The sound of Scott snapping his fingers caused her to jump slightly.

“That’s it, April! He heard a jet go by as one of the blades hit it and broke off!”

She thought for a second. “Could be.”

“No, that has to be it. Whoever’s doing these tests — Air Force, Navy, Army — they had to know they clipped a civilian aircraft. April, you want to know what all this is about? Why they had the Coast Guard jump us and take the tape? Why the FAA seems to be on a vendetta against your old… your father? Because they’re covering up a midair collision.”

“Why would they try to cover it up?”

“Because they were doing a high-speed, low-altitude test ran of some sort without making sure the restricted area was completely empty of all aircraft at all altitudes. They screwed up and failed to extend the prohibited area all the way to the surface.”

“You think the FAA’s in on this, too?”

“Oh, yeah. Doesn’t it make sense, April? If our government can prevent any photos of the wreckage, or any other examination of it, then they won’t have to admit to making a big mistake.”

“A government cover-up is hard to pull off, Scott. That sounds like a conspiracy theory.”

“No, look. What’s the first thing frightened people try to do when they’ve made a huge mistake that no one’s caught as yet? They cover it up. They try to pretend it didn’t happen. Make it go away. Sometimes repairing a problem and then pretending there never was any damage to begin with is part of the syndrome, but the tendency is always to pretend it didn’t exist.”

“This is so hard to believe,” she said.

“Yes, but trust me. We’re just as good at it in the military as the civilian world.”

She sat in thought for a few seconds. “If your theory is right, Scott, they won’t just stop with preventing me from taking pictures or video.
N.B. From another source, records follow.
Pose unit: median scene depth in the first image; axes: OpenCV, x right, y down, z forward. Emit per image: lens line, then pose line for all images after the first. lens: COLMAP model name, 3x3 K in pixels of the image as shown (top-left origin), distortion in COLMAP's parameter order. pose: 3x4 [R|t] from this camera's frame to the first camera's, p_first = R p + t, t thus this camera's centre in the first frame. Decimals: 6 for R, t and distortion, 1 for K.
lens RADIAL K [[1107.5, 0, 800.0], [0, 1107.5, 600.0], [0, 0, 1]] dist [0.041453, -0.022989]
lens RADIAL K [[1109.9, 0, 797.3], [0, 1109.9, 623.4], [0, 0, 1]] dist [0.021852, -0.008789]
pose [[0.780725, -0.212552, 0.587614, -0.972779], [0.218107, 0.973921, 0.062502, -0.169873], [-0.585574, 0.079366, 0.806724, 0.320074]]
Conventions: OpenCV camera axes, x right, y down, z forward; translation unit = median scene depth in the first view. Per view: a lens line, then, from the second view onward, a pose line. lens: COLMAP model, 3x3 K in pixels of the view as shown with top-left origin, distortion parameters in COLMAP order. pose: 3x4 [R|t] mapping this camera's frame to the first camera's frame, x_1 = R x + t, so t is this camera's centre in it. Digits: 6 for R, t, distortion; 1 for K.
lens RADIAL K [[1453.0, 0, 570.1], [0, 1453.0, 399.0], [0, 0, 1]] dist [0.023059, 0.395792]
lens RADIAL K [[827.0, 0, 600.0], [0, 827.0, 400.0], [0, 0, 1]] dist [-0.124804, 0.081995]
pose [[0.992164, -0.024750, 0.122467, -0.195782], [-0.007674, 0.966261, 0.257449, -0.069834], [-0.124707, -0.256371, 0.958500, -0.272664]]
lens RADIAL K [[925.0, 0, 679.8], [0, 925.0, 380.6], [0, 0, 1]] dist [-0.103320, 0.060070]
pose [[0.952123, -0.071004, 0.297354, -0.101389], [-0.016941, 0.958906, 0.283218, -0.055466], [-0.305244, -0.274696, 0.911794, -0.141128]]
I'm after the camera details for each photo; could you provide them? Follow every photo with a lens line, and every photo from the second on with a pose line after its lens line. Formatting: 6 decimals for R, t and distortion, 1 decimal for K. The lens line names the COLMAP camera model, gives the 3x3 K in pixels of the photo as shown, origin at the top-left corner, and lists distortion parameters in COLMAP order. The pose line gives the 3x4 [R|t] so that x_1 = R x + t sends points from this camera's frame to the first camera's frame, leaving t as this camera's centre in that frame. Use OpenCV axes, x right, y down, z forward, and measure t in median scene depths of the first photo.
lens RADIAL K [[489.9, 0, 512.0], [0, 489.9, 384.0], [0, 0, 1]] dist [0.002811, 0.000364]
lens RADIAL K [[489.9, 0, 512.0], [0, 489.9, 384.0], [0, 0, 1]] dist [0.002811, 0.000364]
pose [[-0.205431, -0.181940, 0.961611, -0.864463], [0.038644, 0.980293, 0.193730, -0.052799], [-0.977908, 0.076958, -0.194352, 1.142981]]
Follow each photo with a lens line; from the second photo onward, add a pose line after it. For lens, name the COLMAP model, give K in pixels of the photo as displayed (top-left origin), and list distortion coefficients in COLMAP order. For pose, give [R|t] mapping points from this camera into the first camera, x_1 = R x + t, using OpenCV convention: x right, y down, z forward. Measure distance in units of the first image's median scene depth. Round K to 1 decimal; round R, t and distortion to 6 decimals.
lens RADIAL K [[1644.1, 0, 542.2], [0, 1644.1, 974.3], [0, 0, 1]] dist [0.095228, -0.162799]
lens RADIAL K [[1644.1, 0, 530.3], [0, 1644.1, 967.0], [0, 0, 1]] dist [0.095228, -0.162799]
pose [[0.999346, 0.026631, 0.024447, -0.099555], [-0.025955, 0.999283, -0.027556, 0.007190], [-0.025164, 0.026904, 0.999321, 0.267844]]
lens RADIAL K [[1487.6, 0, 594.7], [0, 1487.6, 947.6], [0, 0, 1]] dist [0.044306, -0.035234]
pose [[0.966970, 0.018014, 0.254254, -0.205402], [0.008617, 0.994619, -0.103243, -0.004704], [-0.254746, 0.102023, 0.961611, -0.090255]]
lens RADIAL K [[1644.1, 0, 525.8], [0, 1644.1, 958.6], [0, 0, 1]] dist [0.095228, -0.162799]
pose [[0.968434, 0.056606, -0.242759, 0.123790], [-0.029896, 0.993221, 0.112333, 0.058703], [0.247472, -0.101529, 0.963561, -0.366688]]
They’ll come in there and raise the wreckage themselves and steal it.”

“You could be right.”

“Which they could be doing right now while we float around on some nameless lake,” she added, turning to him. “Seriously. How do we get out of here? And when?”

Scott was smiling and nodding as he looked around, then met her eyes. “We’re okay until morning. I’ve got sleeping bags in the back, emergency food, a small stove that’s carbon monoxide — safe to keep us warm, coffee, and even a satellite phone to let your parents know you’re okay.”

“We… don’t need to call for help?”

“Last thing we need to do. That would bring the Navy and Air Force and whoever else is involved right down on our heads. No. Just pray the cloud cover remains until morning.”

“And then what? We swim out?”

“No, we fly out.”

“Using what for a runway? There are enough icebergs floating around in this lake to sink an aircraft carrier!”

“We’ll take off between the icebergs.”

“Between the… How?

He had a finger in the air. “Trust me.”

April sighed and shook her head. “I was truly afraid you were going to say that.”